DADA DECISION
(The decision has been implemented by the
Final Rule, 73
Fed. Reg. 76927, effective January 20, 2009.)
Dada
v. Mukasey,
554 U.S. (2008)/WL 2404066 (June 16, 2008)
SUMMARY:
The Supreme Court ruled that, when an alien is granted voluntary
departure and then seeks to file a motion to reopen, “the alien
must be permitted to withdraw, unilaterally, a voluntary departure
request before expiration of the departure period, without regard
to the underlying merits of the motion to reopen.” (Emphasis
added.) Here, two days before his voluntary departure period expired,
the petitioner filed a motion to reopen, along with a motion to withdraw
his request for voluntary departure, with the intention of applying
for adjustment of status. The Board denied the motion to reopen, on
the grounds that the petitioner had overstayed his voluntary departure
period and thus was statutorily barred from adjustment of status.
The Court rejected the government’s argument that, in the Court’s
words, “by requesting and obtaining permission to voluntarily
depart, the alien knowingly surrenders the opportunity to seek reopening.”
The Court also rejected the petitioner’s argument that the voluntary
departure period should be tolled while the motion to reopen is pending.
ISSUES:
Please be aware of the following issues that immigration judges may
encounter following the Supreme Court’s decision in Dada
v. Mukasey.
Rejection of Automatic Tolling
• The Supreme Court in Dada resolved the circuit
split regarding automatic tolling of voluntary departure
upon the filing of a motion to reopen. Slip op. at 2.

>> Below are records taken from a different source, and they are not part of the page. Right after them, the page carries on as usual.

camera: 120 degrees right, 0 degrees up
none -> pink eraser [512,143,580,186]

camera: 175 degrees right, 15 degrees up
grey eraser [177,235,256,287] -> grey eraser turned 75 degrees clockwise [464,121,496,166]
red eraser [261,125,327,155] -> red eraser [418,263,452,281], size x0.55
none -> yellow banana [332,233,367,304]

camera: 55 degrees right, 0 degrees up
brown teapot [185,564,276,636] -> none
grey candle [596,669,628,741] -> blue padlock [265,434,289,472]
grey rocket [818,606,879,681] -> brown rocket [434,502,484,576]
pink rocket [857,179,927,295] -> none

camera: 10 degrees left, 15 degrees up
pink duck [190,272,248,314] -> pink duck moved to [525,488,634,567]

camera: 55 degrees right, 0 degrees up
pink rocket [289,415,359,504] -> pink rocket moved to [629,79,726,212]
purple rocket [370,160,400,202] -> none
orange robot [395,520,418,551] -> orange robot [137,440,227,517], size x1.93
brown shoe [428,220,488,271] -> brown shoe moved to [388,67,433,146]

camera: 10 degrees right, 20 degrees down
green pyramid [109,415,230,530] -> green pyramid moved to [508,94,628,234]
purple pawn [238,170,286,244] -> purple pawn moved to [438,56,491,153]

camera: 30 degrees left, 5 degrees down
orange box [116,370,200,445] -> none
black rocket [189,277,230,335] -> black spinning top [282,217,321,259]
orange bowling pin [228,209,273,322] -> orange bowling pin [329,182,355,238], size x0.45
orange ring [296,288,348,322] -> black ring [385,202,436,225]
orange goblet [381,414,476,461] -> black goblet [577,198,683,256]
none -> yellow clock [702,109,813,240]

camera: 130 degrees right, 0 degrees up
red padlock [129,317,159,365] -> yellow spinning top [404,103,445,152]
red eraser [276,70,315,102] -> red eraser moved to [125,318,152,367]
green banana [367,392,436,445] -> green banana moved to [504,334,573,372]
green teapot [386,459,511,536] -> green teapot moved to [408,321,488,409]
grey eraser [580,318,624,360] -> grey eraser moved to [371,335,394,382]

• The Supreme Court rejected automatic tolling,
and thus automatic tolling of the voluntary departure period upon
the filing of a motion to reopen no longer exists in those circuits
that formerly adhered to the practice.
Pending Cases
• The issue currently remains open as to how
to address cases where motions to reopen were pending at the time
Dada was decided on June 16, 2008.
Jurisdiction
• In a case where voluntary departure was granted by the immigration
judge yet is on appeal to the Board, jurisdiction
rests with the Board. Accordingly, requests to withdraw voluntary
departure are appropriately addressed to the Board.
• Courts will need to reject improperly filed
requests to withdraw voluntary departure using the uniform rejection
policy for lack of jurisdiction.
Form of the Filing / Coding
• The Dada decision was silent as to the format
of the request to withdraw voluntary departure and whether that request
must be filed simultaneously with a motion to reopen.
• Because Dada recognized the right of an alien
to withdraw his or her voluntary departure agreement prior
to its expiration, courts should accept independently filed
requests to withdraw voluntary departure.
• Additionally, the requests are distinct from motions to reopen
and thus should not be treated or
coded in CASE as motions to reopen.
Stays
• Dada specified that an alien who withdraws his or
her voluntary departure agreement is subject to the alternate
order of removal. Slip op. at 18. The Supreme Court then
stated that the alien could be removed within 90 days, and could request
a stay of the removal order. Id.
• Notably, the Supreme Court asserted that a denial
of a motion for a stay could be an abuse of discretion where
non-frivolous grounds support the underlying motion to reopen. Slip
op. at 19.
Voluntary Departure Bond
• The issue currently remains open regarding
whether proof is required that the mandatory bond was indeed paid
such that the alien has a valid voluntary departure agreement to withdraw.
Voluntary Departure Warnings
• The issue currently remains open regarding
whether the voluntary departure warnings should be modified to provide
the alien with notice of his or her right under Dada to withdraw
voluntary departure in order to file a motion to reopen.